Di bawah kepemimpinan Wali Kota Munafri Arifuddin, capaian tersebut menjadi bukti nyata peningkatan tata kelola pemerintahan yang semakin akuntabel, efektif, dan memberikan dampak langsung kepada masyarakat.
Penghargaan itu diserahkan langsung oleh Wakil Menteri Dalam Negeri Bima Arya Sugiarto kepada Munafri Arifuddin dalam Upacara Peringatan Hari Otonomi Daerah ke-XXX yang berlangsung di Plaza Kemendagri, Jakarta, Senin (27/4/2026).
Dalam keterangannya, Munafri—yang akrab disapa Appi—mengungkapkan rasa syukur atas penghargaan tersebut. Ia menegaskan bahwa capaian ini merupakan hasil kerja bersama seluruh elemen di Kota Makassar.
“Alhamdulillah, pada peringatan Hari Otonomi Daerah 2026 ini, Kota Makassar mendapatkan penghargaan sebagai salah satu pemerintah kota dengan sistem penyelenggaraan pemerintahan terbaik,” ujarnya.
Ia berharap penghargaan ini dapat menjadi inspirasi bagi seluruh jajaran Pemerintah Kota Makassar untuk terus memperkuat sinergi dan meningkatkan kinerja ke depan.
Berdasarkan hasil Evaluasi Penyelenggaraan Pemerintahan Daerah (EPPD) yang dirilis oleh Kementerian Dalam Negeri Republik Indonesia, Pemerintah Kota Makassar memperoleh skor 3,6171 dengan status kinerja tertinggi. Penilaian ini mencakup berbagai aspek, mulai dari tata kelola pemerintahan, pelayanan publik, hingga capaian pembangunan.
Capaian tersebut semakin istimewa karena Makassar menjadi satu-satunya daerah dari Provinsi Sulawesi Selatan, bahkan dari luar Pulau Jawa, yang mampu menembus dominasi daerah-daerah besar dalam penghargaan bergengsi tersebut.
Hal ini menegaskan bahwa inovasi dan reformasi birokrasi yang dijalankan Pemkot Makassar mampu bersaing di tingkat nasional.

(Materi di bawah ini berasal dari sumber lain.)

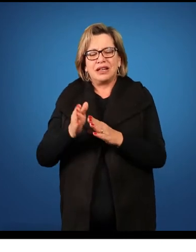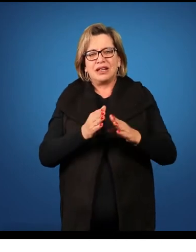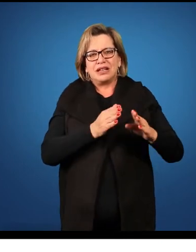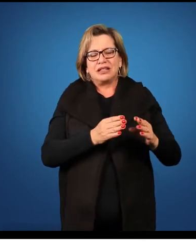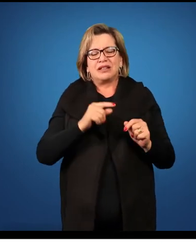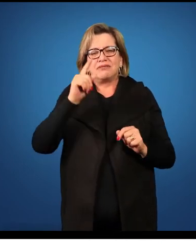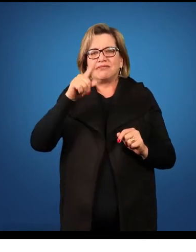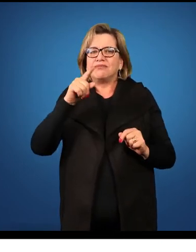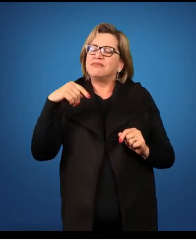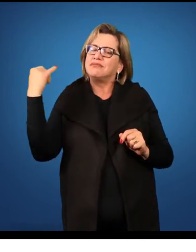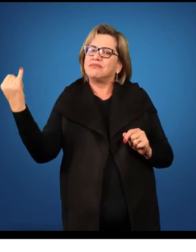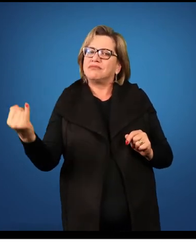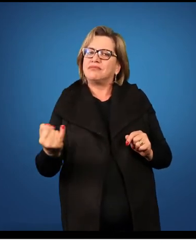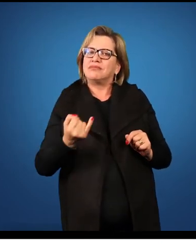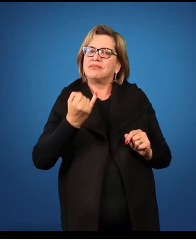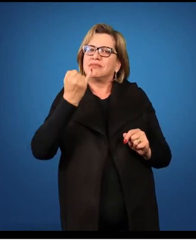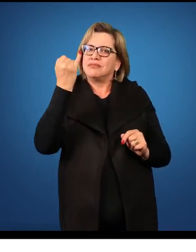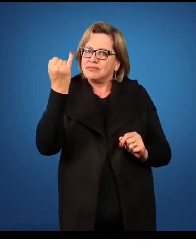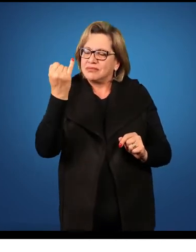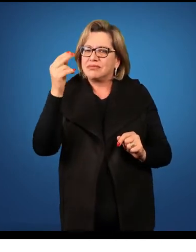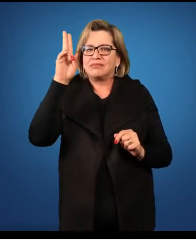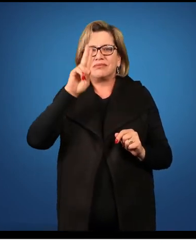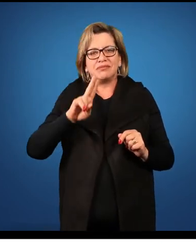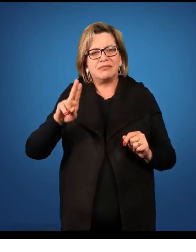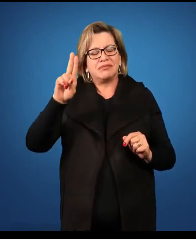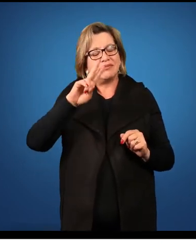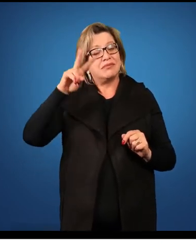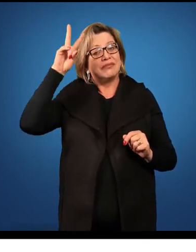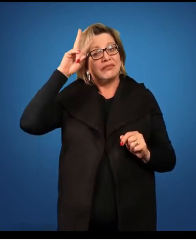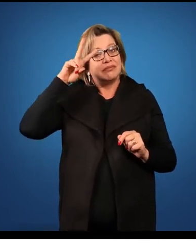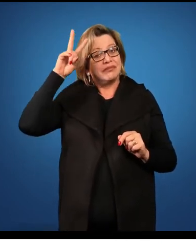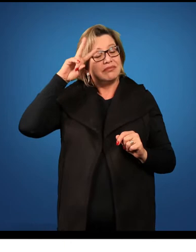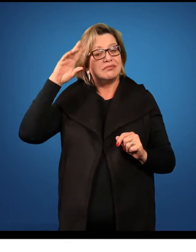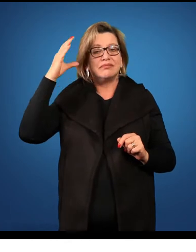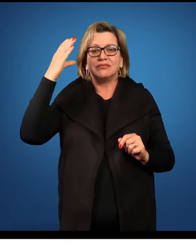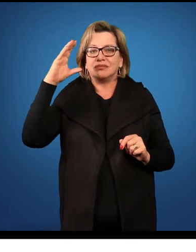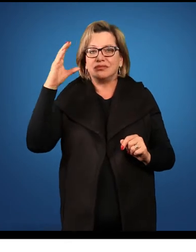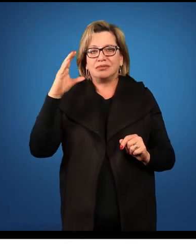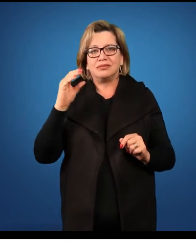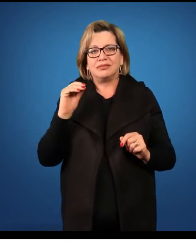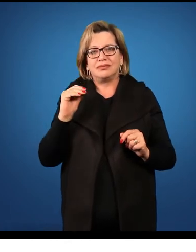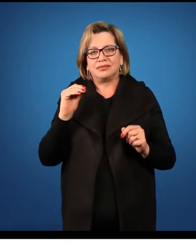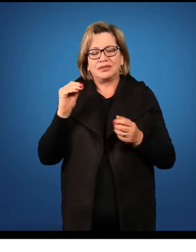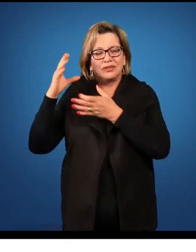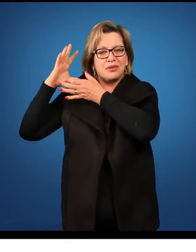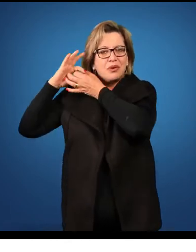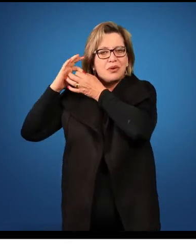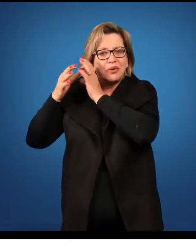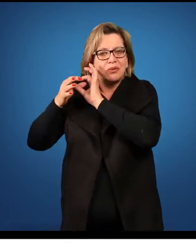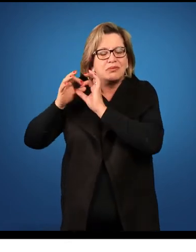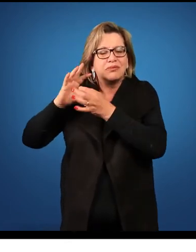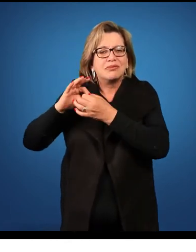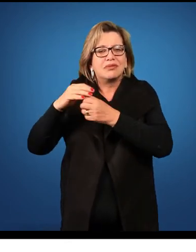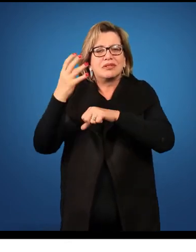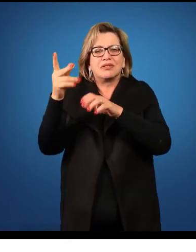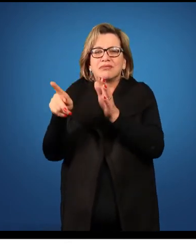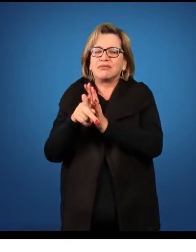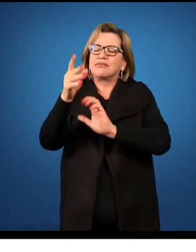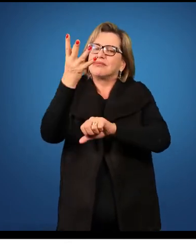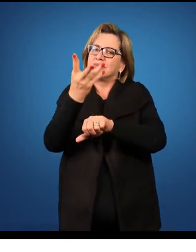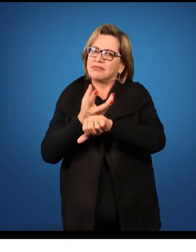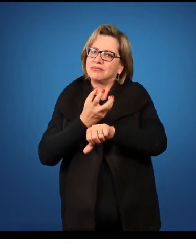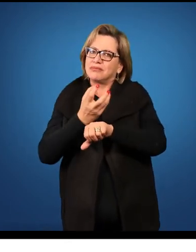nesse caso, é muito importante, né, inserirmos a história da ciência no contexto da disciplina de ciências.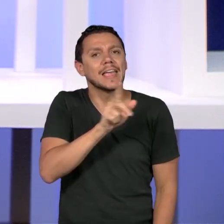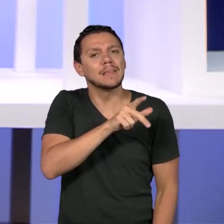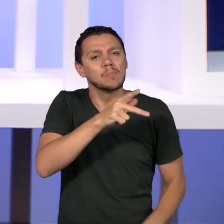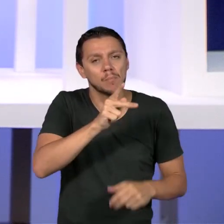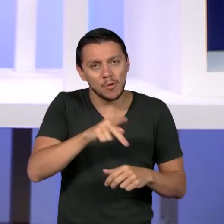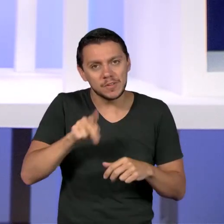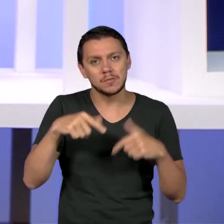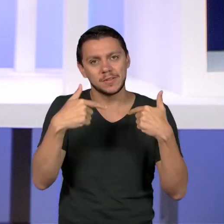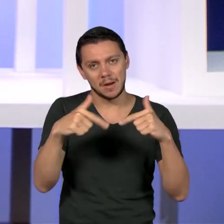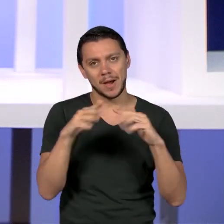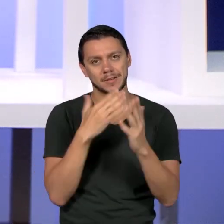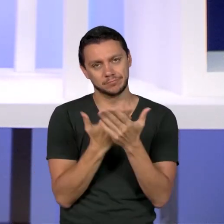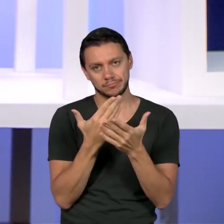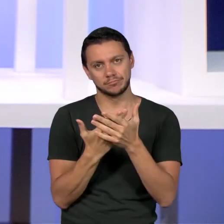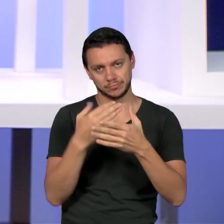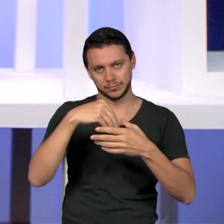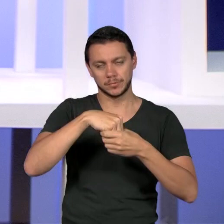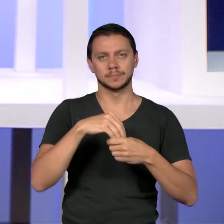escolar.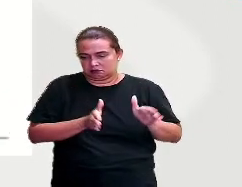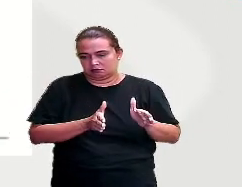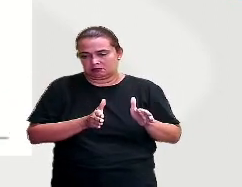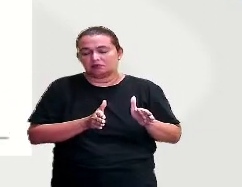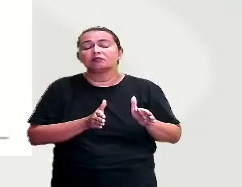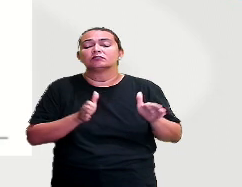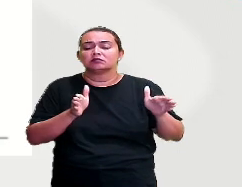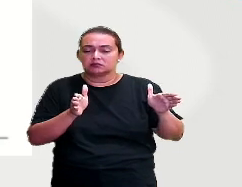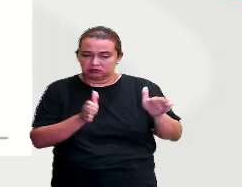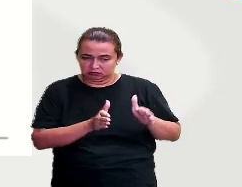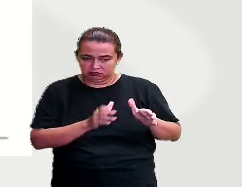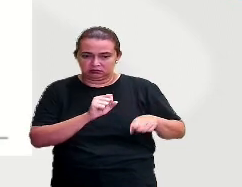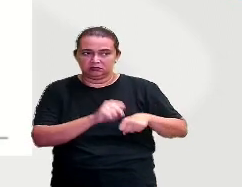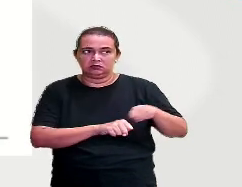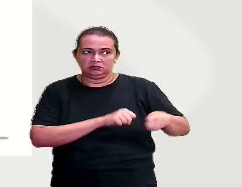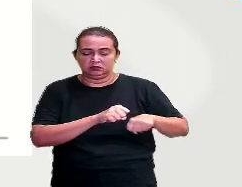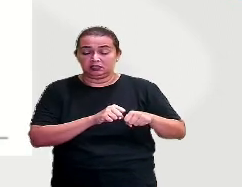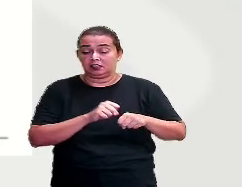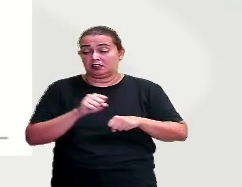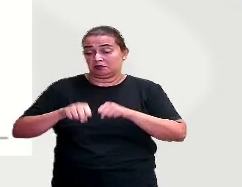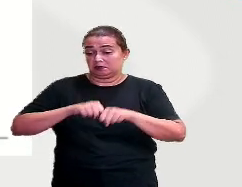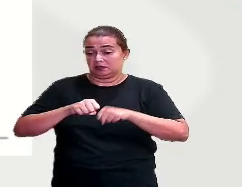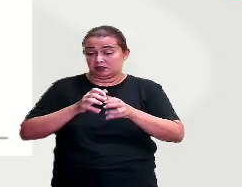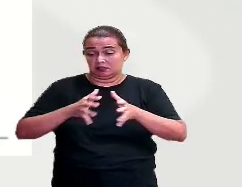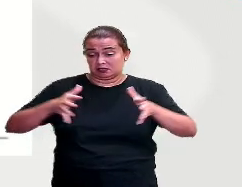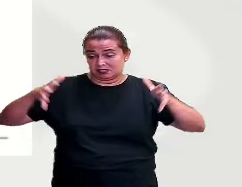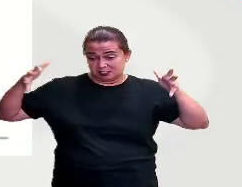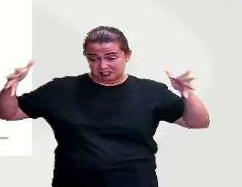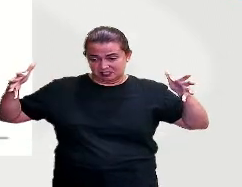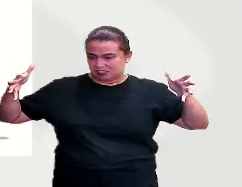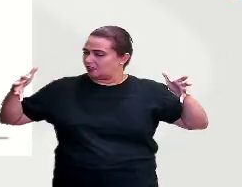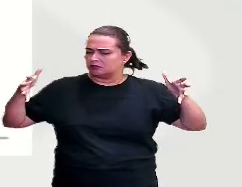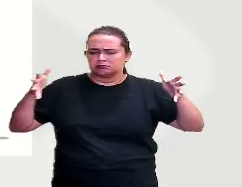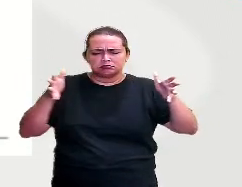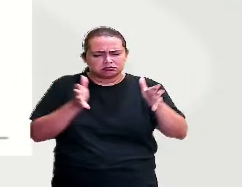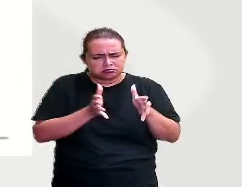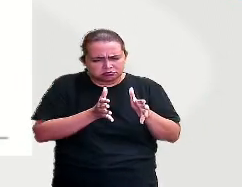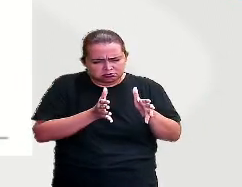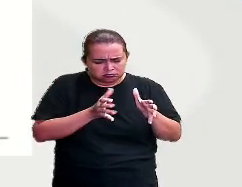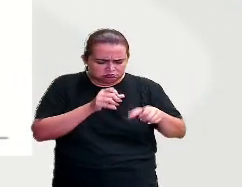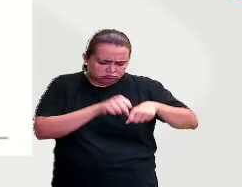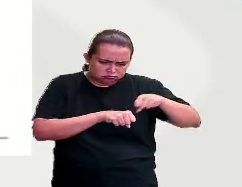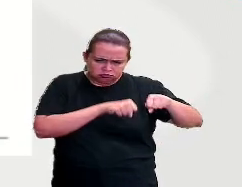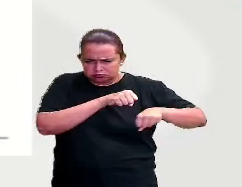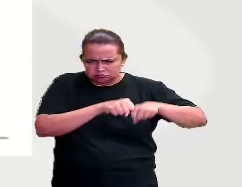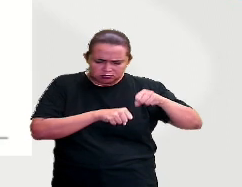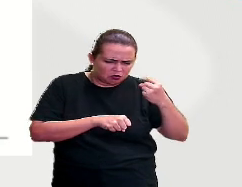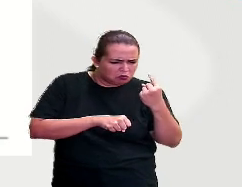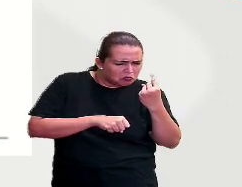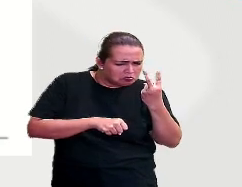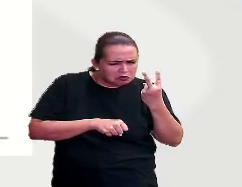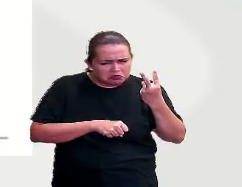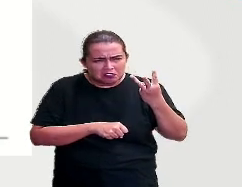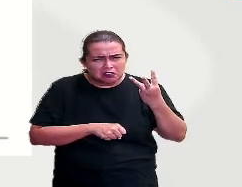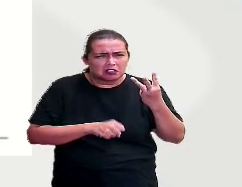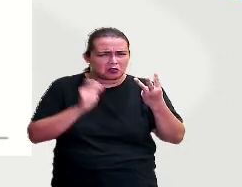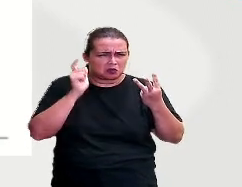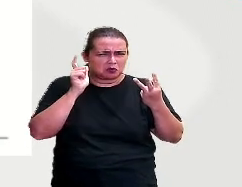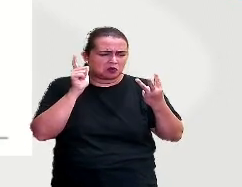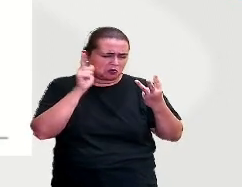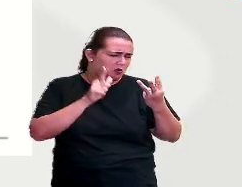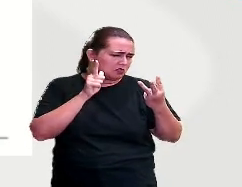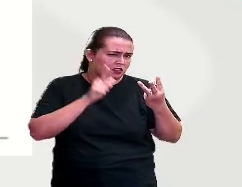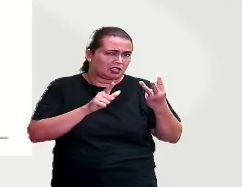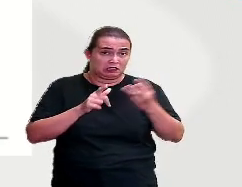O velocípede, muito bem, porque a bicicleta é grande, né? O velocípede, a gente com 1 aninho, 2 aninhos, 3 aninhos, já consegue andar de velocípede.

Fokus pembangunan yang menitikberatkan pada efisiensi anggaran, peningkatan pelayanan publik, serta inovasi tata kelola dinilai berada pada jalur yang tepat.
Munafri menambahkan, penghargaan ini menjadi pemacu semangat bagi seluruh jajaran pemerintah kota untuk terus menjaga konsistensi kinerja serta menghadirkan pelayanan terbaik bagi masyarakat.
Ia juga menekankan bahwa keberhasilan tersebut merupakan hasil kolaborasi antara pemerintah kota bersama DPRD, unsur Forkopimda, serta dukungan masyarakat.
“Penghargaan ini bukan hanya hasil kerja pemerintah kota, tetapi juga hasil kolaborasi dengan DPRD, Forkopimda, dan seluruh masyarakat Kota Makassar,” tambahnya.
Diketahui, penilaian EPPD tahun 2025 menjadi tolok ukur penting dalam mengukur kualitas tata kelola pemerintahan daerah di seluruh Indonesia. Evaluasi tersebut disusun berdasarkan Laporan Penyelenggaraan Pemerintahan Daerah (LPPD) dari pemerintah provinsi maupun kabupaten/kota.
Melalui evaluasi ini, pemerintah pusat menegaskan komitmennya dalam mendorong akuntabilitas, efektivitas, serta kinerja berbasis hasil di tingkat daerah. Hasilnya menjadi dasar dalam pembinaan, pengawasan, hingga pemberian penghargaan kepada daerah dengan performa terbaik.
Dalam daftar capaian nasional, tercatat 5 pemerintah provinsi, 15 pemerintah kabupaten, dan 9 pemerintah kota—termasuk Makassar—berhasil meraih status kinerja tertinggi.
Munafri menegaskan, capaian ini semakin memperkuat posisi Makassar sebagai salah satu daerah dengan tata kelola pemerintahan yang unggul dan kompetitif di tingkat nasional.
Meski demikian, ia mengingatkan seluruh jajaran perangkat daerah agar tidak cepat berpuas diri dan terus meningkatkan kualitas pelayanan publik.
“Kita berharap capaian ini tidak membuat kita berpuas diri, tetapi justru menjadi motivasi untuk terus meningkatkan kinerja di tahun-tahun mendatang,” tutupnya.